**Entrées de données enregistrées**
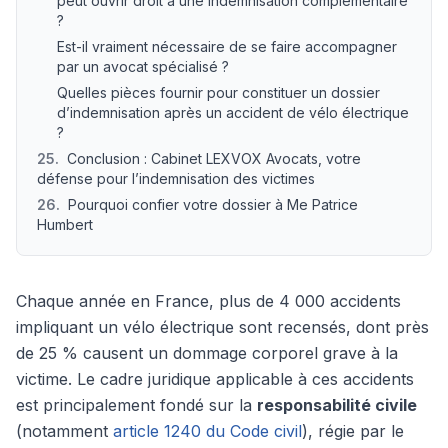
peut ouvrir droit à une indemnisation complémentaire
?
Est-il vraiment nécessaire de se faire accompagner
par un avocat spécialisé ?
Quelles pièces fournir pour constituer un dossier
d’indemnisation après un accident de vélo électrique
?
25
.
Conclusion : Cabinet LEXVOX Avocats, votre
défense pour l’indemnisation des victimes
26
.
Pourquoi confier votre dossier à Me Patrice
Humbert
Chaque année en France, plus de 4 000 accidents
impliquant un vélo électrique sont recensés, dont près
de 25 % causent un dommage corporel grave à la
victime. Le cadre juridique applicable à ces accidents
est principalement fondé sur la
responsabilité civile
(notamment
article 1240 du Code civil
), régie par le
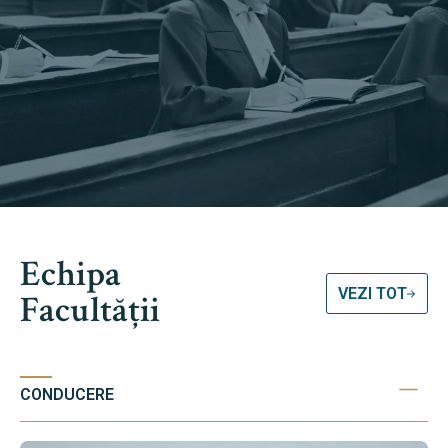
Echipa
VEZI TOT
Facultății
CONDUCERE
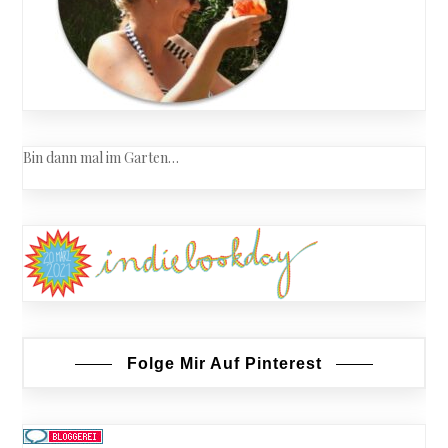
Bin dann mal im Garten…
Folge Mir Auf Pinterest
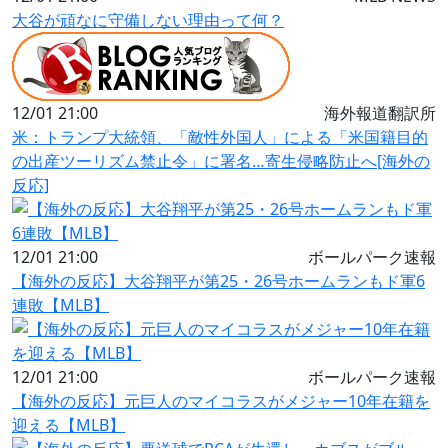
大谷が頑なに守備しない理由って何？
12/01 21:00
海外報道翻訳所
米：トランプ大統領、「敵性外国人」による「米国籍目的
の出産ツーリズム禁止令」に署名…寄生侵略防止へ[海外の
反応]
12/01 21:00
ボールパーク速報
【海外の反応】大谷翔平が第25・26号ホームランもド軍6
連敗【MLB】
12/01 21:00
ボールパーク速報
【海外の反応】元巨人のマイコラスがメジャー10年在籍を
迎える【MLB】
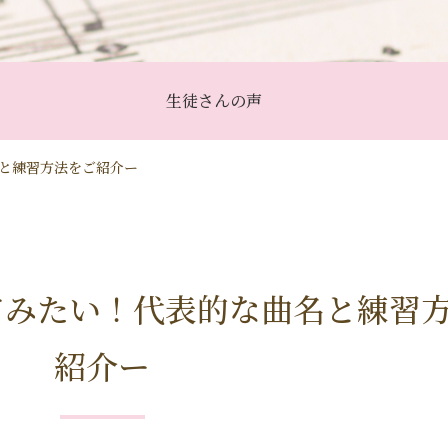
生徒さんの声
と練習方法をご紹介ー
てみたい！代表的な曲名と練習
紹介ー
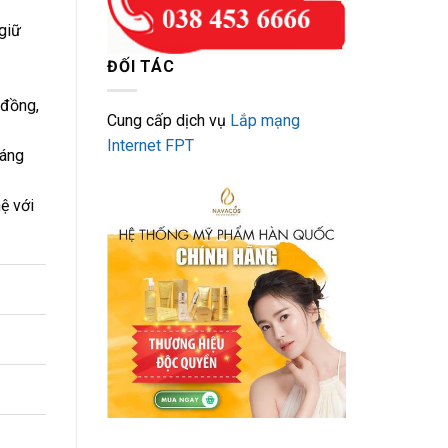
giữ
ĐỐI TÁC
 đồng,
Cung cấp dịch vụ
Lắp mạng
Internet FPT
háng
ệ với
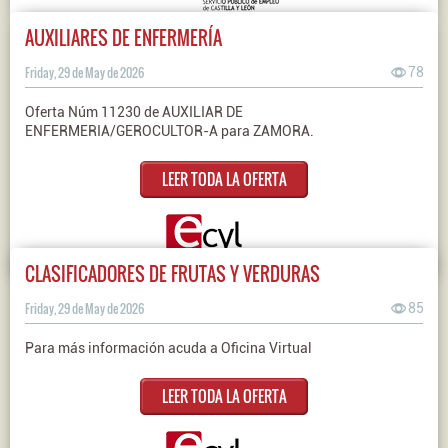
AUXILIARES DE ENFERMERÍA
Friday, 29 de May de 2026
78
Oferta Núm 11230 de AUXILIAR DE
ENFERMERIA/GEROCULTOR-A para ZAMORA.
LEER TODA LA OFERTA
CLASIFICADORES DE FRUTAS Y VERDURAS
Friday, 29 de May de 2026
85
Para más información acuda a Oficina Virtual
LEER TODA LA OFERTA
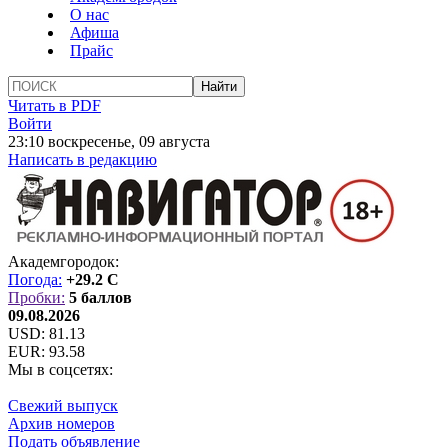
О нас
Афиша
Прайс
Читать в PDF
Войти
23:10 воскресенье, 09 августа
Написать в редакцию
Академгородок:
Погода:
+29.2 C
Пробки:
5 баллов
09.08.2026
USD:
81.13
EUR:
93.58
Мы в соцсетях:
Свежий выпуск
Архив номеров
Подать объявление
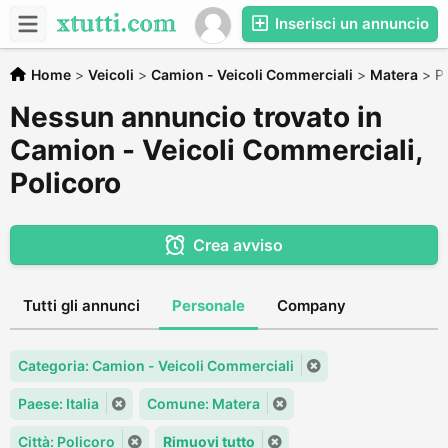
Inserisci un annuncio
Home
>
Veicoli
>
Camion - Veicoli Commerciali
>
Matera
>
Po
Nessun annuncio trovato in
Camion - Veicoli Commerciali,
Policoro
Crea avviso
Tutti gli annunci
Personale
Company
Categoria: Camion - Veicoli Commerciali
Paese: Italia
Comune: Matera
Città: Policoro
Rimuovi tutto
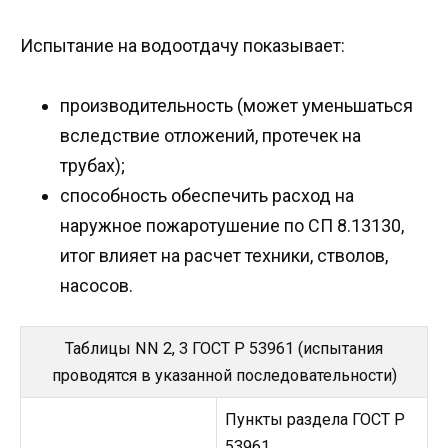
Испытание на водоотдачу показывает:
производительность (может уменьшаться
вследствие отложений, протечек на
трубах);
способность обеспечить расход на
наружное пожаротушение по СП 8.13130,
итог влияет на расчет техники, стволов,
насосов.
Таблицы NN 2, 3 ГОСТ Р 53961 (испытания
проводятся в указанной последовательности)
Пункты раздела ГОСТ Р
53961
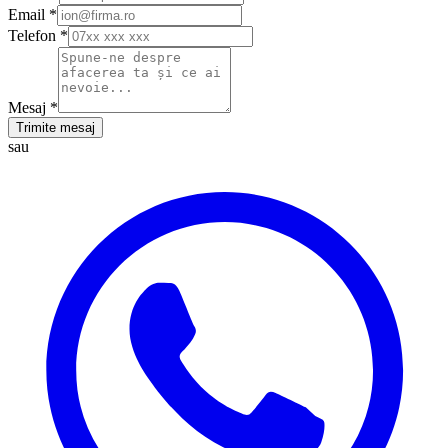
Email
*
Telefon
*
Mesaj
*
Trimite mesaj
sau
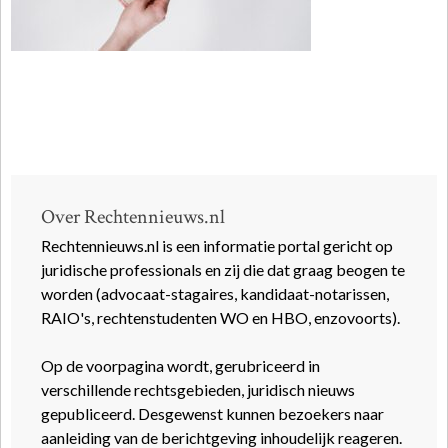
Over Rechtennieuws.nl
Rechtennieuws.nl is een informatie portal gericht op
juridische professionals en zij die dat graag beogen te
worden (advocaat-stagaires, kandidaat-notarissen,
RAIO's, rechtenstudenten WO en HBO, enzovoorts).
Op de voorpagina wordt, gerubriceerd in
verschillende rechtsgebieden, juridisch nieuws
gepubliceerd. Desgewenst kunnen bezoekers naar
aanleiding van de berichtgeving inhoudelijk reageren.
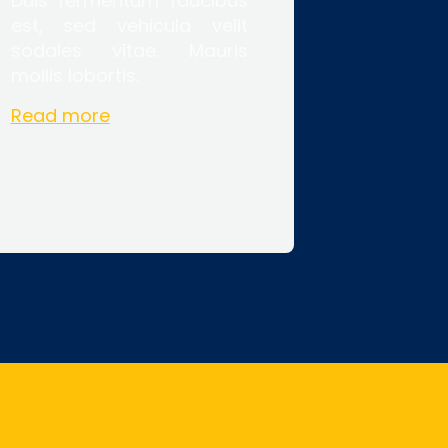
Duis fermentum faucibus
est, sed vehicula velit
sodales vitae. Mauris
mollis lobortis.
Read more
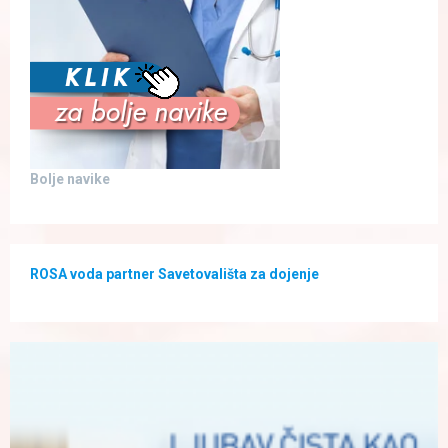
Bolje navike
ROSA voda partner Savetovališta za dojenje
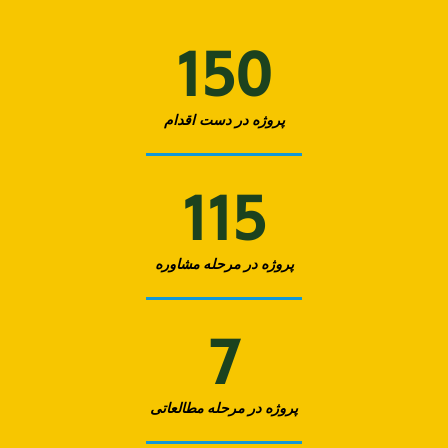
150
پروژه در دست اقدام
115
پروژه در مرحله مشاوره
7
پروژه در مرحله مطالعاتی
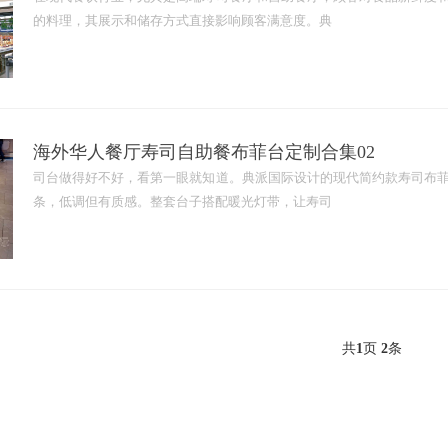
的料理，其展示和储存方式直接影响顾客满意度。典
海外华人餐厅寿司自助餐布菲台定制合集02
司台做得好不好，看第一眼就知道。典派国际设计的现代简约款寿司布
条，低调但有质感。整套台子搭配暖光灯带，让寿司
共
1
页
2
条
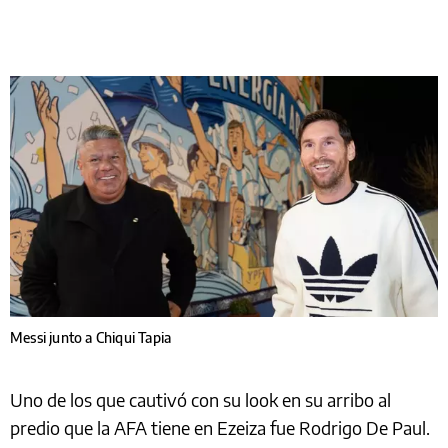
Messi junto a Chiqui Tapia
Uno de los que cautivó con su look en su arribo al
predio que la AFA tiene en Ezeiza fue Rodrigo De Paul.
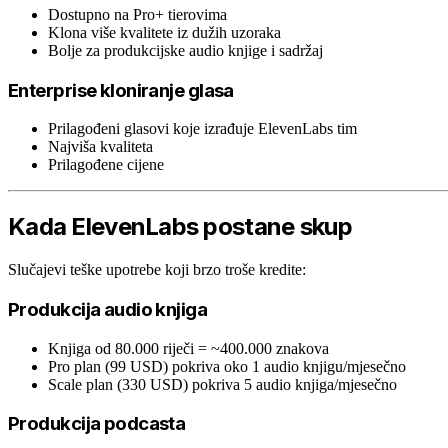
Dostupno na Pro+ tierovima
Klona više kvalitete iz dužih uzoraka
Bolje za produkcijske audio knjige i sadržaj
Enterprise kloniranje glasa
Prilagođeni glasovi koje izrađuje ElevenLabs tim
Najviša kvaliteta
Prilagođene cijene
Kada ElevenLabs postane skup
Slučajevi teške upotrebe koji brzo troše kredite:
Produkcija audio knjiga
Knjiga od 80.000 riječi = ~400.000 znakova
Pro plan (99 USD) pokriva oko 1 audio knjigu/mjesečno
Scale plan (330 USD) pokriva 5 audio knjiga/mjesečno
Produkcija podcasta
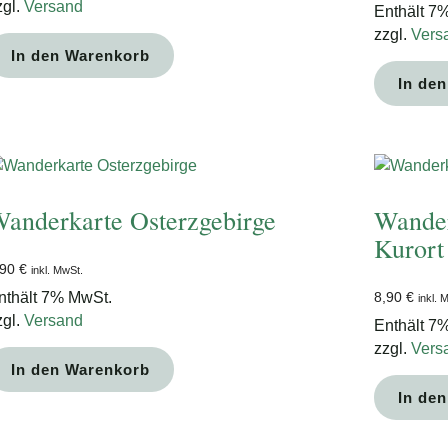
zgl.
Versand
Enthält 7
zzgl.
Vers
In den Warenkorb
In de
anderkarte Osterzgebirge
Wander
Kurort
,90
€
inkl. MwSt.
nthält 7% MwSt.
8,90
€
inkl. 
zgl.
Versand
Enthält 7
zzgl.
Vers
In den Warenkorb
In de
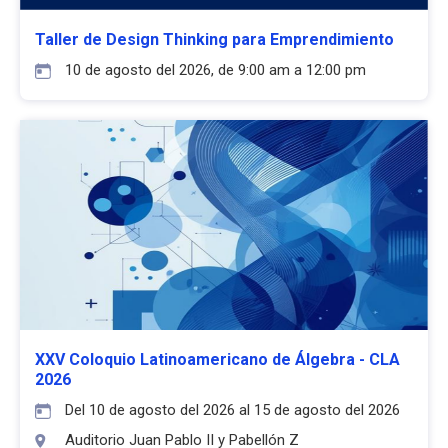
Taller de Design Thinking para Emprendimiento
10 de agosto del 2026, de 9:00 am a 12:00 pm
XXV Coloquio Latinoamericano de Álgebra - CLA
2026
Del 10 de agosto del 2026 al 15 de agosto del 2026
Auditorio Juan Pablo II y Pabellón Z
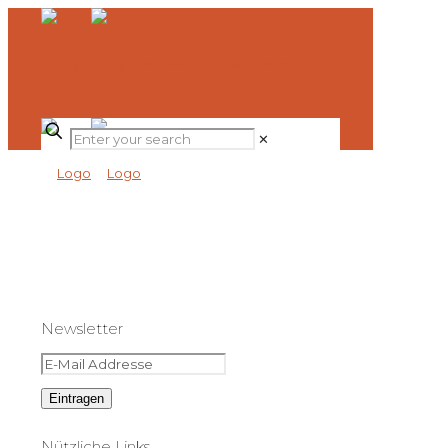
✕
Newsletter
Nützliche Links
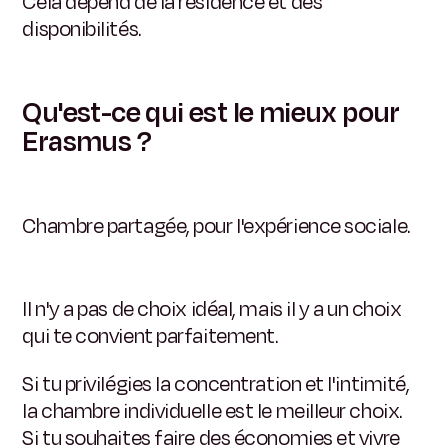
Cela dépend de la résidence et des
disponibilités.
Qu'est-ce qui est le mieux pour
Erasmus ?
Chambre partagée, pour l'expérience sociale.
Il n'y a pas de choix idéal, mais il y a un choix
qui te convient parfaitement.
Si tu privilégies la concentration et l'intimité,
la chambre individuelle est le meilleur choix.
Si tu souhaites faire des économies et vivre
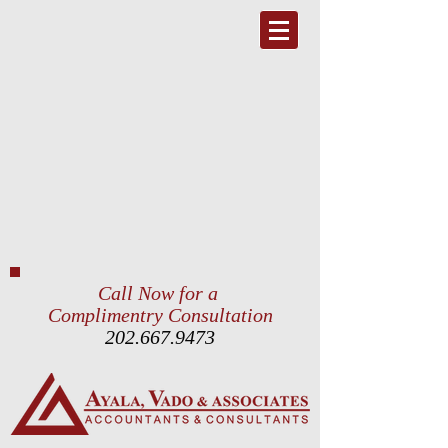
Call Now for a
Complimentry Consultation
202.667.9473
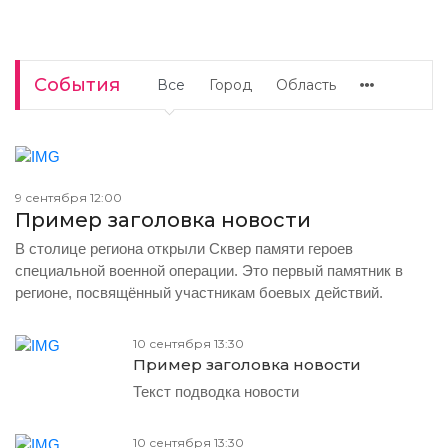
События
Все
Город
Область
9 сентября 12:00
Пример заголовка новости
В столице региона открыли Сквер памяти героев
специальной военной операции. Это первый памятник в
регионе, посвящённый участникам боевых действий.
10 сентября 13:30
Пример заголовка новости
Текст подводка новости
10 сентября 13:30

**Consigne**
Remplacez « Pinterest » par « Instagram » dans toutes les entrées, puis recopiez-les sans rien modifier d'autre. Laissez les images de côté dans votre réponse.

**Résultat**
peut ouvrir droit à une indemnisation complémentaire
?
Est-il vraiment nécessaire de se faire accompagner
par un avocat spécialisé ?
Quelles pièces fournir pour constituer un dossier
d’indemnisation après un accident de vélo électrique
?
25
.
Conclusion : Cabinet LEXVOX Avocats, votre
défense pour l’indemnisation des victimes
26
.
Pourquoi confier votre dossier à Me Patrice
Humbert
Chaque année en France, plus de 4 000 accidents
impliquant un vélo électrique sont recensés, dont près
de 25 % causent un dommage corporel grave à la
victime. Le cadre juridique applicable à ces accidents
est principalement fondé sur la
responsabilité civile
(notamment
article 1240 du Code civil
), régie par le
Echipa
VEZI TOT
Facultății
CONDUCERE
Bin dann mal im Garten…
Folge Mir Auf Instagram
大谷が頑なに守備しない理由って何？
12/01 21:00
海外報道翻訳所
米：トランプ大統領、「敵性外国人」による「米国籍目的
の出産ツーリズム禁止令」に署名…寄生侵略防止へ[海外の
反応]
12/01 21:00
ボールパーク速報
【海外の反応】大谷翔平が第25・26号ホームランもド軍6
連敗【MLB】
12/01 21:00
ボールパーク速報
【海外の反応】元巨人のマイコラスがメジャー10年在籍を
迎える【MLB】
生徒さんの声
と練習方法をご紹介ー
てみたい！代表的な曲名と練習
紹介ー
giữ
ĐỐI TÁC
 đồng,
Cung cấp dịch vụ
Lắp mạng
Internet FPT
háng
ệ với
AUXILIARES DE ENFERMERÍA
Friday, 29 de May de 2026
78
Oferta Núm 11230 de AUXILIAR DE
ENFERMERIA/GEROCULTOR-A para ZAMORA.
LEER TODA LA OFERTA
CLASIFICADORES DE FRUTAS Y VERDURAS
Friday, 29 de May de 2026
85
Para más información acuda a Oficina Virtual
LEER TODA LA OFERTA
О нас
Афиша
Прайс
Читать в PDF
Войти
23:10 воскресенье, 09 августа
Написать в редакцию
Академгородок:
Погода:
+29.2 C
Пробки:
5 баллов
09.08.2026
USD:
81.13
EUR:
93.58
Мы в соцсетях:
Свежий выпуск
Архив номеров
Подать объявление
Inserisci un annuncio
Home
>
Veicoli
>
Camion - Veicoli Commerciali
>
Matera
>
Po
Nessun annuncio trovato in
Camion - Veicoli Commerciali,
Policoro
Crea avviso
Tutti gli annunci
Personale
Company
Categoria: Camion - Veicoli Commerciali
Paese: Italia
Comune: Matera
Città: Policoro
Rimuovi tutto
Испытание на водоотдачу показывает:
производительность (может уменьшаться
вследствие отложений, протечек на
трубах);
способность обеспечить расход на
наружное пожаротушение по СП 8.13130,
итог влияет на расчет техники, стволов,
насосов.
Таблицы NN 2, 3 ГОСТ Р 53961 (испытания
проводятся в указанной последовательности)
Пункты раздела ГОСТ Р
53961
Email
*
Telefon
*
Mesaj
*
Trimite mesaj
sau
Over Rechtennieuws.nl
Rechtennieuws.nl is een informatie portal gericht op
juridische professionals en zij die dat graag beogen te
worden (advocaat-stagaires, kandidaat-notarissen,
RAIO's, rechtenstudenten WO en HBO, enzovoorts).
Op de voorpagina wordt, gerubriceerd in
verschillende rechtsgebieden, juridisch nieuws
gepubliceerd. Desgewenst kunnen bezoekers naar
aanleiding van de berichtgeving inhoudelijk reageren.
Duis fermentum faucibus
est, sed vehicula velit
sodales vitae. Mauris
mollis lobortis.
Read more
Bolje navike
ROSA voda partner Savetovališta za dojenje
150
پروژه در دست اقدام
115
پروژه در مرحله مشاوره
7
پروژه در مرحله مطالعاتی
的料理，其展示和储存方式直接影响顾客满意度。典
海外华人餐厅寿司自助餐布菲台定制合集02
司台做得好不好，看第一眼就知道。典派国际设计的现代简约款寿司布
条，低调但有质感。整套台子搭配暖光灯带，让寿司
共
1
页
2
条
Messi junto a Chiqui Tapia
Uno de los que cautivó con su look en su arribo al
predio que la AFA tiene en Ezeiza fue Rodrigo De Paul.
Dostupno na Pro+ tierovima
Klona više kvalitete iz dužih uzoraka
Bolje za produkcijske audio knjige i sadržaj
Enterprise kloniranje glasa
Prilagođeni glasovi koje izrađuje ElevenLabs tim
Najviša kvaliteta
Prilagođene cijene
Kada ElevenLabs postane skup
Slučajevi teške upotrebe koji brzo troše kredite:
Produkcija audio knjiga
Knjiga od 80.000 riječi = ~400.000 znakova
Pro plan (99 USD) pokriva oko 1 audio knjigu/mjesečno
Scale plan (330 USD) pokriva 5 audio knjiga/mjesečno
Produkcija podcasta
zgl.
Versand
Enthält 7
zzgl.
Vers
In den Warenkorb
In de
anderkarte Osterzgebirge
Wander
Kurort
,90
€
inkl. MwSt.
nthält 7% MwSt.
8,90
€
inkl. 
zgl.
Versand
Enthält 7
zzgl.
Vers
In den Warenkorb
In de
Taller de Design Thinking para Emprendimiento
10 de agosto del 2026, de 9:00 am a 12:00 pm
XXV Coloquio Latinoamericano de Álgebra - CLA
2026
Del 10 de agosto del 2026 al 15 de agosto del 2026
Auditorio Juan Pablo II y Pabellón Z
✕
Newsletter
Nützliche Links
Cela dépend de la résidence et des
disponibilités.
Qu'est-ce qui est le mieux pour
Erasmus ?
Chambre partagée, pour l'expérience sociale.
Il n'y a pas de choix idéal, mais il y a un choix
qui te convient parfaitement.
Si tu privilégies la concentration et l'intimité,
la chambre individuelle est le meilleur choix.
Si tu souhaites faire des économies et vivre
Call Now for a
Complimentry Consultation
202.667.9473
События
Все
Город
Область
9 сентября 12:00
Пример заголовка новости
В столице региона открыли Сквер памяти героев
специальной военной операции. Это первый памятник в
регионе, посвящённый участникам боевых действий.
10 сентября 13:30
Пример заголовка новости
Текст подводка новости
10 сентября 13:30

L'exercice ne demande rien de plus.